Epigenetic intratumor heterogeneity
At cancer diagnose tumors are composed of tens of millions of cells that have already diversified producing heterogeneous cell populations. Intratumoral heterogeneity (ITH) has been observed in solid tumors and leukemia where it has been used to model tumor evolution and thus improving our understanding of tumorigenesis. However a majority of cancer therapies still fail to achieve durable responses which is often attributed to underlying ITH. Genetic alterations have been traditionally identified like the main drivers of ITH. However, emerging literature show that in cell populations with high degree of genetic homogeneity, epigenetic heterogeneity can lead to cell-to-cell variability in response to therapy. Additionally, genes encoding regulators of the epigenome are among the most commonly mutated genes in different cancer types. Thus, epigenetic ITH is increasingly appreciated as a determinant of treatment failure and disease recurrence.
Currently we are developing a set of projects to depict epigenetic heterogeneity and associated chromatin regulators that is critical for pluripotency function and cancer progression. We aim to characterize novel regulatory aspects that will be key to understand early human development, to move pluripotent cells to the clinics and to develop more personalized and precise strategies in cancer treatment.

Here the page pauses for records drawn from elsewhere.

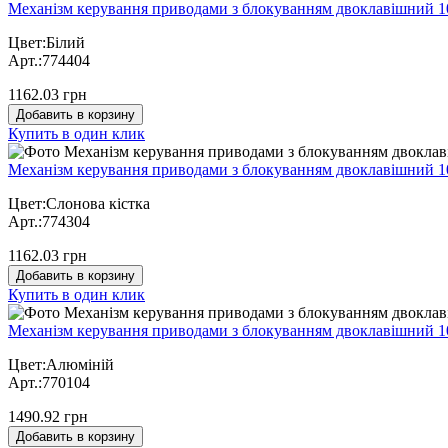
Механізм керування приводами з блокуванням двоклавішний 10
Цвет:Білий
Арт.:774404
1162.03 грн
Добавить в корзину
Купить в один клик
Механізм керування приводами з блокуванням двоклавішний 10
Цвет:Слонова кістка
Арт.:774304
1162.03 грн
Добавить в корзину
Купить в один клик
Механізм керування приводами з блокуванням двоклавішний 10
Цвет:Алюміній
Арт.:770104
1490.92 грн
Добавить в корзину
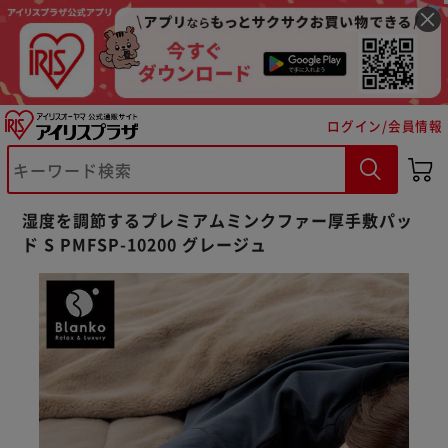
ログイン/会員情報
湿度を調節するプレミアムミンクファー厚手敷パッ
ド S PMFSP-10200 グレージュ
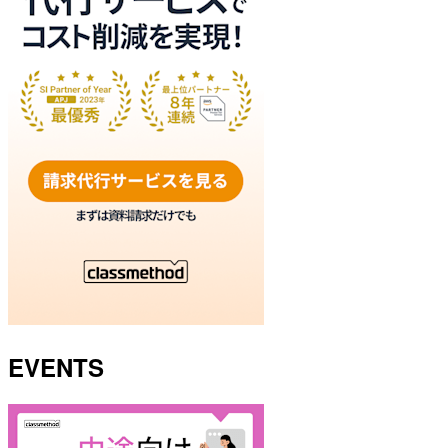
EVENTS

Scheme highlighting the implications of cell-to-cell epigenetic variability in the regulation of pluripotency and in cancer treatment. Top diagram shows clonal population of pluripotent cells in which epigenetic regulators promote functional heterogeneity (represented as green, blue and red cells) and thus regulate their differentiation capacity. Bottom diagram shows a primary tumor composed by subpopulation of cells with dissimilar resistance to chemotherapy (represented as green, blue and red cells) and thus altered propensity to produce secondary tumors.